Problema planteado 1:
Responde estas preguntas a partir del texto sobre las siete iglesias, con la respuesta en una línea y la misma letra de cada pregunta:
(a) ¿Qué punto de la coronilla es la «puerta del cielo»?
(b) ¿Qué ganglio le corresponde a la iglesia de Éfeso?
(c) ¿A qué diosa estaba consagrada la ciudad de Éfeso?
Problema planteado 2:
¿Puedes resumir el texto sobre las siete iglesias en dos oraciones?
Problema planteado 3:
¿Concuerdan con el texto sobre las siete iglesias estas afirmaciones? Contesta sí o no a cada una y cita las palabras del texto que lo deciden.
(a) La iglesia de Esmirna representa la rama de los archipersas.
(b) Todas las opiniones coinciden en el orden en que se relacionan los planetas con las iglesias.
(c) La primera y la última de las vocales griegas son el alfa y el omega.

Documento fuente:
------------------------

Si las relacionamos con el sistema metafísico oriental, estas iglesias representan los chakras, o ganglios nerviosos, situados a lo largo de la columna vertebral. La «puerta del cielo» es el brahmarandra, un punto en la coronilla (el Gólgota), por el cual pasa el fuego espiritual de la columna hacia su liberación. A la iglesia de Éfeso le corresponde el muladhara, o ganglio sacro, y a las demás iglesias, los ganglios superiores, según el orden que se les da en el Apocalipsis. El doctor Steiner descubre una relación entre las siete iglesias y las divisiones de la raza aria. Según él, la iglesia de Éfeso representa la rama de los archiindios; la iglesia de Esmirna, la de los archipersas; la iglesia de Pérgamo, la caldeo-egipcio-semítica: la iglesia de Tiatira, la greco-latino-romana; la iglesia de Sardes, la teuto-anglo-sajona: la iglesia de Filadelfia, la eslava, y la iglesia de Laodicea, la maniquea. Las siete iglesias representan también las vocales griegas, la primera y la última de las cuales son el alfa y el omega. Discrepan las opiniones sobre el orden en el que habría que relacionar los sietes planetas con las iglesias Algunas proceden de la hipótesis de que Saturno representa la iglesia de Éfeso, pero, si tenemos en cuenta que esta ciudad estaba consagrada a la diosa de la luna y también que la esfera de la luna es la primera por encima de la de la tierra, resulta evidente que los planetas deberían ascender, siguiendo el orden antiguo, desde la luna hasta Saturno. Desde Saturno, el alma ascendería naturalmente y atravesaría la puerta para entrar en el empíreo.

------------------------

Información proporcionada:
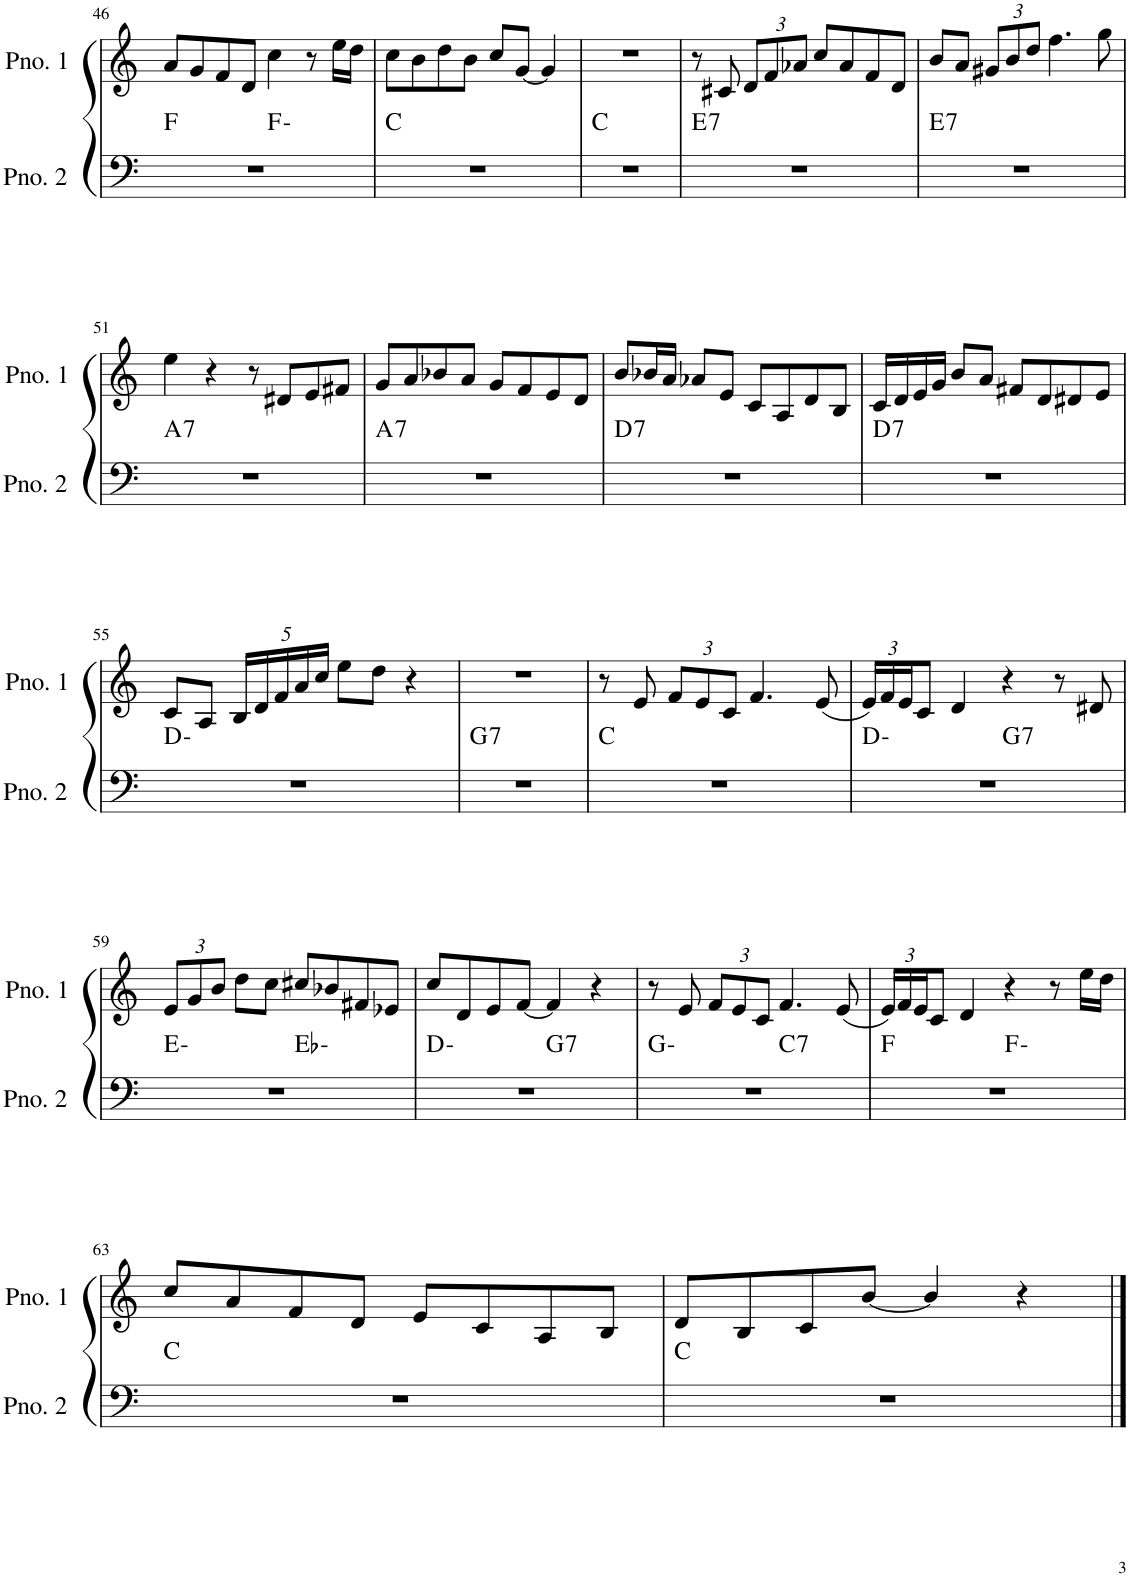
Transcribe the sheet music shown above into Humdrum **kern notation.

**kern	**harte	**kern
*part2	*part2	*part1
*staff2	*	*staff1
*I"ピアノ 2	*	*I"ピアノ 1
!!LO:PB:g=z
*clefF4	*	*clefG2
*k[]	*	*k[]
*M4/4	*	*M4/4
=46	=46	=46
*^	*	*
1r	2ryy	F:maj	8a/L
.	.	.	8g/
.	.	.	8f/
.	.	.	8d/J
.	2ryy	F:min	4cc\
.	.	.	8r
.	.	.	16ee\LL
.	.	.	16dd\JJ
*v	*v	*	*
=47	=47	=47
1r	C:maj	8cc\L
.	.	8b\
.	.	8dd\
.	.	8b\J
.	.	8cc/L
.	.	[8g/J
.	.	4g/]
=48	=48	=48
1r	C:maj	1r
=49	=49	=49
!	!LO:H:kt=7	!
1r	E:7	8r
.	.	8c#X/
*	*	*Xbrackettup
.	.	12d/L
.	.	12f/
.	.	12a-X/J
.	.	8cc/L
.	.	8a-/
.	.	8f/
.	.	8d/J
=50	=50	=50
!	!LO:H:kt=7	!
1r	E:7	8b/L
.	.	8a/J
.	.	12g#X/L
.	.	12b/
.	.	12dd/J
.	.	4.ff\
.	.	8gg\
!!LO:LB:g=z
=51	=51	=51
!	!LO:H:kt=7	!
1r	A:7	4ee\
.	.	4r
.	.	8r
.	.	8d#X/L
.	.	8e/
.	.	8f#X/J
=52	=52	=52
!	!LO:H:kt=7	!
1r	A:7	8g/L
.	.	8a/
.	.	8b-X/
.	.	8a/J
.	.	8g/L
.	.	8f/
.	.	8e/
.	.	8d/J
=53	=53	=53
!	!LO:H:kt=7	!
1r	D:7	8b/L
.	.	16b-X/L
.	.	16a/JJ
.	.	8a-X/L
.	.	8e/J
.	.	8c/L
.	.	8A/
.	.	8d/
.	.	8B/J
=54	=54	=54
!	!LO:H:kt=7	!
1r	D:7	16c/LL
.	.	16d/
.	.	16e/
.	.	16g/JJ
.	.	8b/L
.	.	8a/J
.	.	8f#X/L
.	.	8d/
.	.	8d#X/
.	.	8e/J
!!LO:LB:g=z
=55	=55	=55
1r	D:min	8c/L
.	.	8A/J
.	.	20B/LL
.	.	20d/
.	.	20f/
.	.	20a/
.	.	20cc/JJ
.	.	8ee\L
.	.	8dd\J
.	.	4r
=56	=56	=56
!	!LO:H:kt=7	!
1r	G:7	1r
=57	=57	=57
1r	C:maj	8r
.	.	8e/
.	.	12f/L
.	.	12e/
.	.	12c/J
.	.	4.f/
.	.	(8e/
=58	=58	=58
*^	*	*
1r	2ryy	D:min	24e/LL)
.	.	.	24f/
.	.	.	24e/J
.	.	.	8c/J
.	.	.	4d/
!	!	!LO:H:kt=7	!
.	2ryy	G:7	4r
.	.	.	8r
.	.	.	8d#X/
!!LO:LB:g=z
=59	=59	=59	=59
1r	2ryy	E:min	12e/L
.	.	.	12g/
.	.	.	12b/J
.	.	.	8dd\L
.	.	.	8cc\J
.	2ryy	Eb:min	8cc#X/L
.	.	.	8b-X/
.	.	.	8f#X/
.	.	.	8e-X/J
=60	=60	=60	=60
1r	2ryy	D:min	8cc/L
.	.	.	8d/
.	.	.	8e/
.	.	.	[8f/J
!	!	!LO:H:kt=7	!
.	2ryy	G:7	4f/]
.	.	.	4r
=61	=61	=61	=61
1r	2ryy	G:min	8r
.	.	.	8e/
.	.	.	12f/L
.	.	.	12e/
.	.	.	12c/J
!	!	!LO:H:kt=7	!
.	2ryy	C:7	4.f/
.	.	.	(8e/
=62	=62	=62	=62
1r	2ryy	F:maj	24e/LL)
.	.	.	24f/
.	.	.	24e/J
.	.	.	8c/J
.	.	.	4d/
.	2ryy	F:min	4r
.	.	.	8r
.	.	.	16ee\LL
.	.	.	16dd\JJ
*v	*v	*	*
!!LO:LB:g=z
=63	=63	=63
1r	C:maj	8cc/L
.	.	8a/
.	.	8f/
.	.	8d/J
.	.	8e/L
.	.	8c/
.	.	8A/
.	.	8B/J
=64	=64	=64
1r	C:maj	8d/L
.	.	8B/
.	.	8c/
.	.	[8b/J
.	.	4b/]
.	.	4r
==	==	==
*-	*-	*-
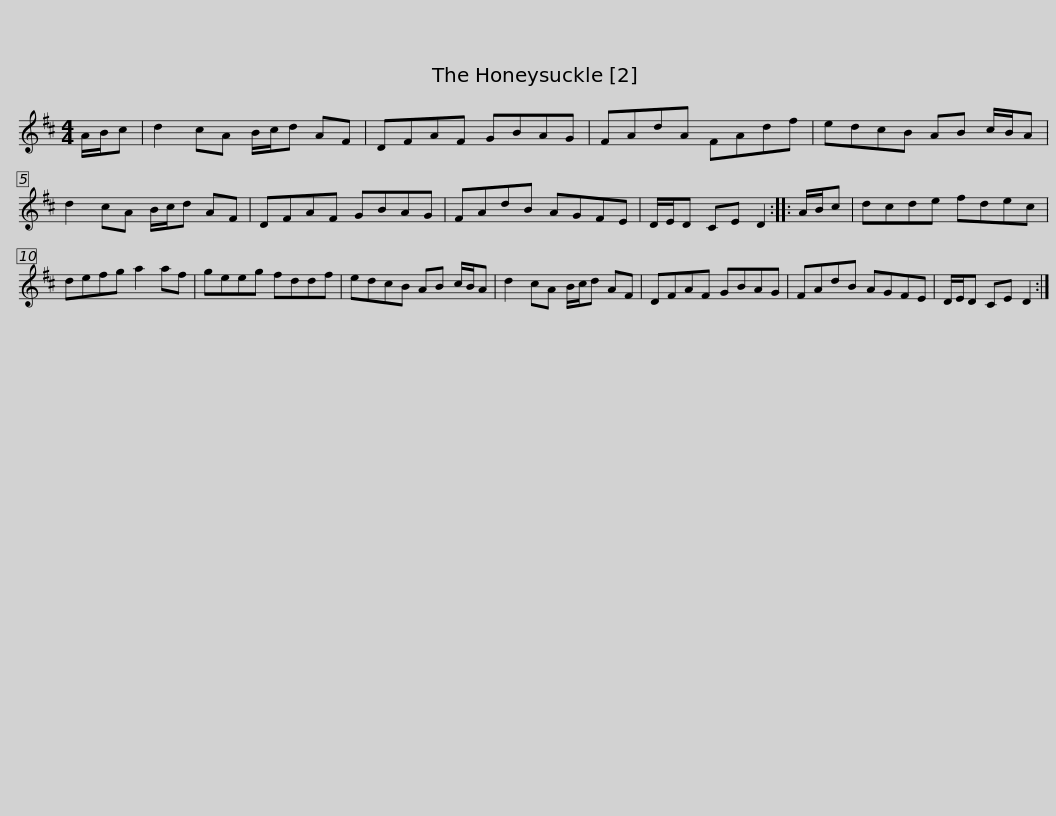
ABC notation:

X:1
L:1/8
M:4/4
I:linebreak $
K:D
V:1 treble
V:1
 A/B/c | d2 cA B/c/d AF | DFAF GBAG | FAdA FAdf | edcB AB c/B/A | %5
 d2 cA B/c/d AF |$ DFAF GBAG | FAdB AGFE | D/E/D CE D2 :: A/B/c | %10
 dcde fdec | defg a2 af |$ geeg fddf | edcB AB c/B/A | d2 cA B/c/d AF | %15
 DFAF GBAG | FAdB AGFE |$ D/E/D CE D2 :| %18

------------------------

Resultado 1:
(a) El brahmarandra.
(b) El muladhara, o ganglio sacro.
(c) A la diosa de la luna.

Resultado 2:
El texto relaciona las siete iglesias con los chakras situados a lo largo de la columna vertebral, con las divisiones de la raza aria según el doctor Steiner y con las vocales griegas. Señala además que las opiniones discrepan sobre el orden de los siete planetas y sostiene que, como Éfeso estaba consagrada a la diosa de la luna, los planetas deberían ascender desde la luna hasta Saturno.

Resultado 3:
(a) Sí: «la iglesia de Esmirna, la de los archipersas».
(b) No: «Discrepan las opiniones sobre el orden».
(c) Sí: «la primera y la última de las cuales son el alfa y el omega».